Work order >> An exact, complete copy of the entries that follow is needed.

Data excerpts >>
-*-
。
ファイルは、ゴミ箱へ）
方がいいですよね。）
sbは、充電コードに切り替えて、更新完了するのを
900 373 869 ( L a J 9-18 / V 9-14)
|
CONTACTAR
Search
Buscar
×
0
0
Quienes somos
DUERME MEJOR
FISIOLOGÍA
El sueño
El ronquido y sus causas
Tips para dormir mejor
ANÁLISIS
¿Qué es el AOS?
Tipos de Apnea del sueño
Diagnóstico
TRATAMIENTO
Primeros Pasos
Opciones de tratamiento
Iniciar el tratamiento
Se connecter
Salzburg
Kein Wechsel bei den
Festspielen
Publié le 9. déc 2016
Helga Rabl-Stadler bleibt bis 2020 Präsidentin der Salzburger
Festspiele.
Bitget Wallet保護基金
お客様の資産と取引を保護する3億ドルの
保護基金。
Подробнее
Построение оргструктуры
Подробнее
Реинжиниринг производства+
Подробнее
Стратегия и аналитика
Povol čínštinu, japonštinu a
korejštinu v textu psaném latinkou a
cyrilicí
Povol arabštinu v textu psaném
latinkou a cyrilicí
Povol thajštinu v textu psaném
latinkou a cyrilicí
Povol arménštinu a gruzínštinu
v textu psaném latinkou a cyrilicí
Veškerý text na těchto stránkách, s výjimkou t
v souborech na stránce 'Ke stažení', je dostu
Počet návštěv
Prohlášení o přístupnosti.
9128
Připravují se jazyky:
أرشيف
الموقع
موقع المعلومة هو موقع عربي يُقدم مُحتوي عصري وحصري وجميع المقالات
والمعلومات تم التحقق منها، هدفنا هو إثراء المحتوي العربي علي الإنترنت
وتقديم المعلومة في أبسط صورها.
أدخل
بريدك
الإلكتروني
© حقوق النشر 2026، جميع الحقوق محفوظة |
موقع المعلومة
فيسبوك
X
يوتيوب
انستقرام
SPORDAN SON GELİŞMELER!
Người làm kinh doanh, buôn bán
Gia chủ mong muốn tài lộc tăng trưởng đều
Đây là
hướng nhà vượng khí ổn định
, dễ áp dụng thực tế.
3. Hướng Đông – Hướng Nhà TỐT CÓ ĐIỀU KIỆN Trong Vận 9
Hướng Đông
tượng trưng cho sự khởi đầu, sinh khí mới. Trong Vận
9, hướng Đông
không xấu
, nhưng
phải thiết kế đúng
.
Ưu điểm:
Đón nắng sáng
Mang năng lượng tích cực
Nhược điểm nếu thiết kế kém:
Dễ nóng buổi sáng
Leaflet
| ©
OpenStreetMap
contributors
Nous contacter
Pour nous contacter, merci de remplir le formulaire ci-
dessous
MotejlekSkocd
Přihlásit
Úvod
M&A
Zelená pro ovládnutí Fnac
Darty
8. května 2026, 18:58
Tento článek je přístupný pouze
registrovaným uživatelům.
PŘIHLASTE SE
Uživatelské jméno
-*-
Solution >>
。
ファイルは、ゴミ箱へ）
方がいいですよね。）
sbは、充電コードに切り替えて、更新完了するのを
900 373 869 ( L a J 9-18 / V 9-14)
|
CONTACTAR
Search
Buscar
×
0
0
Quienes somos
DUERME MEJOR
FISIOLOGÍA
El sueño
El ronquido y sus causas
Tips para dormir mejor
ANÁLISIS
¿Qué es el AOS?
Tipos de Apnea del sueño
Diagnóstico
TRATAMIENTO
Primeros Pasos
Opciones de tratamiento
Iniciar el tratamiento
Se connecter
Salzburg
Kein Wechsel bei den
Festspielen
Publié le 9. déc 2016
Helga Rabl-Stadler bleibt bis 2020 Präsidentin der Salzburger
Festspiele.
Bitget Wallet保護基金
お客様の資産と取引を保護する3億ドルの
保護基金。
Подробнее
Построение оргструктуры
Подробнее
Реинжиниринг производства+
Подробнее
Стратегия и аналитика
Povol čínštinu, japonštinu a
korejštinu v textu psaném latinkou a
cyrilicí
Povol arabštinu v textu psaném
latinkou a cyrilicí
Povol thajštinu v textu psaném
latinkou a cyrilicí
Povol arménštinu a gruzínštinu
v textu psaném latinkou a cyrilicí
Veškerý text na těchto stránkách, s výjimkou t
v souborech na stránce 'Ke stažení', je dostu
Počet návštěv
Prohlášení o přístupnosti.
9128
Připravují se jazyky:
أرشيف
الموقع
موقع المعلومة هو موقع عربي يُقدم مُحتوي عصري وحصري وجميع المقالات
والمعلومات تم التحقق منها، هدفنا هو إثراء المحتوي العربي علي الإنترنت
وتقديم المعلومة في أبسط صورها.
أدخل
بريدك
الإلكتروني
© حقوق النشر 2026، جميع الحقوق محفوظة |
موقع المعلومة
فيسبوك
X
يوتيوب
انستقرام
SPORDAN SON GELİŞMELER!
Người làm kinh doanh, buôn bán
Gia chủ mong muốn tài lộc tăng trưởng đều
Đây là
hướng nhà vượng khí ổn định
, dễ áp dụng thực tế.
3. Hướng Đông – Hướng Nhà TỐT CÓ ĐIỀU KIỆN Trong Vận 9
Hướng Đông
tượng trưng cho sự khởi đầu, sinh khí mới. Trong Vận
9, hướng Đông
không xấu
, nhưng
phải thiết kế đúng
.
Ưu điểm:
Đón nắng sáng
Mang năng lượng tích cực
Nhược điểm nếu thiết kế kém:
Dễ nóng buổi sáng
Leaflet
| ©
OpenStreetMap
contributors
Nous contacter
Pour nous contacter, merci de remplir le formulaire ci-
dessous
MotejlekSkocd
Přihlásit
Úvod
M&A
Zelená pro ovládnutí Fnac
Darty
8. května 2026, 18:58
Tento článek je přístupný pouze
registrovaným uživatelům.
PŘIHLASTE SE
Uživatelské jméno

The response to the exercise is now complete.